(Dataset entries)
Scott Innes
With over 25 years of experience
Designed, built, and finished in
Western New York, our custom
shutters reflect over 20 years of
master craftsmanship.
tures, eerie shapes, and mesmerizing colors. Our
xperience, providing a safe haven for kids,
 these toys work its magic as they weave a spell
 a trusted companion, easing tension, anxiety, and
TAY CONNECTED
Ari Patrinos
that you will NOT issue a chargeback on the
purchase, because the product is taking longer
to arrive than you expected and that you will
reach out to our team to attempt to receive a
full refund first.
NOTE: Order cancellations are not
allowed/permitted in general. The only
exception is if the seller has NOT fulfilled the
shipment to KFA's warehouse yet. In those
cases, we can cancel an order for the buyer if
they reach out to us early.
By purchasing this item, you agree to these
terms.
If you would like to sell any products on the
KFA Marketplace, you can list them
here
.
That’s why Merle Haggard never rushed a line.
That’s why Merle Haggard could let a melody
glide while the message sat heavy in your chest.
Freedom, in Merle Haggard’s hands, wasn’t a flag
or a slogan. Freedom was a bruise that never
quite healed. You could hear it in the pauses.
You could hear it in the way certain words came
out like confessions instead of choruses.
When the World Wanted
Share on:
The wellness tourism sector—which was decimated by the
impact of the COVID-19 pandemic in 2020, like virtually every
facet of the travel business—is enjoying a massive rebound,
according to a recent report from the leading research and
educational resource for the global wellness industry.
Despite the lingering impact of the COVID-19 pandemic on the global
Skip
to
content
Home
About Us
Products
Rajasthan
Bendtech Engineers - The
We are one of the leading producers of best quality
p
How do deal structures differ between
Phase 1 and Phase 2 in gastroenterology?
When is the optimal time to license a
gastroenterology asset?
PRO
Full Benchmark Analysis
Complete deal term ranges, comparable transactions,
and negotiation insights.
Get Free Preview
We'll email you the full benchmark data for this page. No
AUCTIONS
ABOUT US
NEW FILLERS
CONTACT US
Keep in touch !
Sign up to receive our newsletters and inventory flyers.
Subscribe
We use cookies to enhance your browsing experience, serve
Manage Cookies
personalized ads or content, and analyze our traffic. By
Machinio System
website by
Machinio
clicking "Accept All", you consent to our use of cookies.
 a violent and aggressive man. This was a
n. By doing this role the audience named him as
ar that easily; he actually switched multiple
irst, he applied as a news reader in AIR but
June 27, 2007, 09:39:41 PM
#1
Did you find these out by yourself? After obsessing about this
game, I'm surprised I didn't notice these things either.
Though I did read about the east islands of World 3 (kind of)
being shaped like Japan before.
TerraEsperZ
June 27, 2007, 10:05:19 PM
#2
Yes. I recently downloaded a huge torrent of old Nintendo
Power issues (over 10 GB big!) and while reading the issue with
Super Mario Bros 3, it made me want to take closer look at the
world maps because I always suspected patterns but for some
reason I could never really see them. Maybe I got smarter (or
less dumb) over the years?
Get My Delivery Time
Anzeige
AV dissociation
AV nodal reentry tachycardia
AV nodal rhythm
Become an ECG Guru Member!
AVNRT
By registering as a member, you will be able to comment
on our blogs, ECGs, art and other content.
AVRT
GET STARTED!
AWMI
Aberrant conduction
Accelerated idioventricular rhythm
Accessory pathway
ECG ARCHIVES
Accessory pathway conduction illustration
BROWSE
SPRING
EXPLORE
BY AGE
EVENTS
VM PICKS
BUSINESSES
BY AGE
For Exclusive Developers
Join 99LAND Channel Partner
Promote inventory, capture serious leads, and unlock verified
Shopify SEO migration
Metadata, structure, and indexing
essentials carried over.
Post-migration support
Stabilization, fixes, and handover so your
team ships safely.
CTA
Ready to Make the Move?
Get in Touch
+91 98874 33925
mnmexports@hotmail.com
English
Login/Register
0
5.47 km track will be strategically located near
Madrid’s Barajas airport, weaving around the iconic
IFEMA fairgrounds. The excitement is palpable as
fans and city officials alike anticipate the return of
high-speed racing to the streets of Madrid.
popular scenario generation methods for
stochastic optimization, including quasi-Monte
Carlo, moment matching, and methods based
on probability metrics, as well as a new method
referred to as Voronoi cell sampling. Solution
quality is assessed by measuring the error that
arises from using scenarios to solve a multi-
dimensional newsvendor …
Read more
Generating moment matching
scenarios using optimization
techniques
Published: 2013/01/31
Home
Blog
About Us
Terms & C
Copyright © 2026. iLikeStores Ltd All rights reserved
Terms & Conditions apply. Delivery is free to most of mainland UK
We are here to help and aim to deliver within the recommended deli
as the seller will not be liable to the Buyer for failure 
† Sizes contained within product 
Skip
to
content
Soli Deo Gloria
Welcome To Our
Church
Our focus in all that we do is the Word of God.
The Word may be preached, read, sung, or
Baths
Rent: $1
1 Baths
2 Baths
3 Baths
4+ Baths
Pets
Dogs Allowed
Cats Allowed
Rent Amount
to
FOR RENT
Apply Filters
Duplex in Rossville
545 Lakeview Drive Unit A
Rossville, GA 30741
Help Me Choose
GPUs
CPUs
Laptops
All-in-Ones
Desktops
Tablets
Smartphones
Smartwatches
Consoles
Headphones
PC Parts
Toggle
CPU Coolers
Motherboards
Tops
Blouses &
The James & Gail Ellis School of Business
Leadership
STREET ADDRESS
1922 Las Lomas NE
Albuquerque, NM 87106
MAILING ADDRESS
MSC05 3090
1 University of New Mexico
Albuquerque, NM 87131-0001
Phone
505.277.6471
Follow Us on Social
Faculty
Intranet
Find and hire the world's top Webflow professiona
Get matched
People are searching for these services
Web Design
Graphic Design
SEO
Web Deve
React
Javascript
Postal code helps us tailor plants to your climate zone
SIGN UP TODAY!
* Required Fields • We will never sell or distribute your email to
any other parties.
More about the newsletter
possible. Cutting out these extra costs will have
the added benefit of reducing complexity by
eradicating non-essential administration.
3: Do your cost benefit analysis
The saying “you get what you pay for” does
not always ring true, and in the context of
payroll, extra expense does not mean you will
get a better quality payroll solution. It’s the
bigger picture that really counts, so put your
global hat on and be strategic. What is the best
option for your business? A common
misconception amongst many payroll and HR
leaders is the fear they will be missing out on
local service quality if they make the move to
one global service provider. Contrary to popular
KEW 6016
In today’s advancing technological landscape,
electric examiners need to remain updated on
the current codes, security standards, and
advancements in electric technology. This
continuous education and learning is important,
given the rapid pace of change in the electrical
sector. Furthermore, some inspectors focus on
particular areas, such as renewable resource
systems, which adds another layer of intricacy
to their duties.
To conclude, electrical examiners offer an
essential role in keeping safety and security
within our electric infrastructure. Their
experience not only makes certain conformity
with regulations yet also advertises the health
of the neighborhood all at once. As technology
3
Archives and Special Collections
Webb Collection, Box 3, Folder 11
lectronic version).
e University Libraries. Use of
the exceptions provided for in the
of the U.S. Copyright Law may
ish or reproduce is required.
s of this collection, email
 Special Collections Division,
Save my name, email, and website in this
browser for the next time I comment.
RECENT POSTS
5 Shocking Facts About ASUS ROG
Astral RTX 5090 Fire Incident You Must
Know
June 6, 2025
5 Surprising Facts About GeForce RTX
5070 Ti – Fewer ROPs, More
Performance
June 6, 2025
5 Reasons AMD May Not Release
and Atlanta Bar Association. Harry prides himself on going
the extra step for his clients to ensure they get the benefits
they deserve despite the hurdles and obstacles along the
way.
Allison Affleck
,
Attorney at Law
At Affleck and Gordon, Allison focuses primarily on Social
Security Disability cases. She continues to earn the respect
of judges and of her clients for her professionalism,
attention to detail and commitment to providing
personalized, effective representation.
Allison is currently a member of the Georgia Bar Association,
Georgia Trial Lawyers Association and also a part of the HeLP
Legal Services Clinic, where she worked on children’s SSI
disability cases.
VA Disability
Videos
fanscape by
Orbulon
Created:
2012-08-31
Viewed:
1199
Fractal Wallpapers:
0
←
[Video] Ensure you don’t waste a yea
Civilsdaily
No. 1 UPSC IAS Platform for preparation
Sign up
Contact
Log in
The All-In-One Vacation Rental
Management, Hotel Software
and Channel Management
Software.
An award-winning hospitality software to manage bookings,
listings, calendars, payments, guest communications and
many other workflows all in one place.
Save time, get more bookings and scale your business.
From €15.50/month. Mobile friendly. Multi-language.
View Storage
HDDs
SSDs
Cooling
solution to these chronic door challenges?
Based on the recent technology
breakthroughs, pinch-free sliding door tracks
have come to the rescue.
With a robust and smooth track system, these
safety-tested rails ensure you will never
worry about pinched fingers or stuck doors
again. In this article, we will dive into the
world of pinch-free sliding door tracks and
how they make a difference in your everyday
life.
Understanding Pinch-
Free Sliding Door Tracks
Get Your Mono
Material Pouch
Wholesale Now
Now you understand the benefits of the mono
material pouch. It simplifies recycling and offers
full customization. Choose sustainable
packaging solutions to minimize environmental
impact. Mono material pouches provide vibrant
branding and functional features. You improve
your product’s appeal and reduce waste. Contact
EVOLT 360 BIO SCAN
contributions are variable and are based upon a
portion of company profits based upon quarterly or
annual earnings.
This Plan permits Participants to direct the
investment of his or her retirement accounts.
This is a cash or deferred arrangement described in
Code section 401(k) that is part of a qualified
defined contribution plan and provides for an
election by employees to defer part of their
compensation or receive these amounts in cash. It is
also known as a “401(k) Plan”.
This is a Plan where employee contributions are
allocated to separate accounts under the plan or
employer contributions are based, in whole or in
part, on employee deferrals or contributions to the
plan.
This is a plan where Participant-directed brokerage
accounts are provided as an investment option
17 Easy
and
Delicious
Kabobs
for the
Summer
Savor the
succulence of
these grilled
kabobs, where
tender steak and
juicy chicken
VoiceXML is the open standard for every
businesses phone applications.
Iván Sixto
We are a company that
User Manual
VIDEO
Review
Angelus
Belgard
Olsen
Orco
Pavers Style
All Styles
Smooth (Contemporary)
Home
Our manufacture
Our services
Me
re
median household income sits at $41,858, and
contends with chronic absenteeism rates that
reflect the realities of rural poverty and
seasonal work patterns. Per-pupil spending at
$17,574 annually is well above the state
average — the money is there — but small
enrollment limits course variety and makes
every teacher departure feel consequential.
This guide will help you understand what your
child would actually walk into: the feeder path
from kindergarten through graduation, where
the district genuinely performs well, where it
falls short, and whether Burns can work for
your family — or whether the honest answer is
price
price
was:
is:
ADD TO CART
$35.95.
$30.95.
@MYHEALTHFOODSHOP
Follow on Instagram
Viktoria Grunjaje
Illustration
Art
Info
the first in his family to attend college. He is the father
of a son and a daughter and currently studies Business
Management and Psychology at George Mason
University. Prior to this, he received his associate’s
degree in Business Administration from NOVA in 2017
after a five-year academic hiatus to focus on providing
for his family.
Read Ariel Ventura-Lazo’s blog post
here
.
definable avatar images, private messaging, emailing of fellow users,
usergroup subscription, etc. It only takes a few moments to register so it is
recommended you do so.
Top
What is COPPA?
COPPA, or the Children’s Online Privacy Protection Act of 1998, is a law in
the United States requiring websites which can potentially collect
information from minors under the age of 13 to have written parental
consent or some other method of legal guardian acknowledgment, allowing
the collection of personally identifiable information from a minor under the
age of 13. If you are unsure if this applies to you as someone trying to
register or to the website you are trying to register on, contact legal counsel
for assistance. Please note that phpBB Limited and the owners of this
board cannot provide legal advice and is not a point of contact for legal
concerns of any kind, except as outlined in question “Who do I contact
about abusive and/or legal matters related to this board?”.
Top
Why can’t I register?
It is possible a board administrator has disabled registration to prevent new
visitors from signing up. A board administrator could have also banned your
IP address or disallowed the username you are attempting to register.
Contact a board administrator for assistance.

# [TO DO]
Within the data above, the span starting at the line containing "for assistance. Please" and ending at the line containing "visitors from signing" is to be retyped exactly, with no other lines.

# [RESULT]
for assistance. Please note that phpBB Limited and the owners of this
board cannot provide legal advice and is not a point of contact for legal
concerns of any kind, except as outlined in question “Who do I contact
about abusive and/or legal matters related to this board?”.
Top
Why can’t I register?
It is possible a board administrator has disabled registration to prevent new
visitors from signing up. A board administrator could have also banned your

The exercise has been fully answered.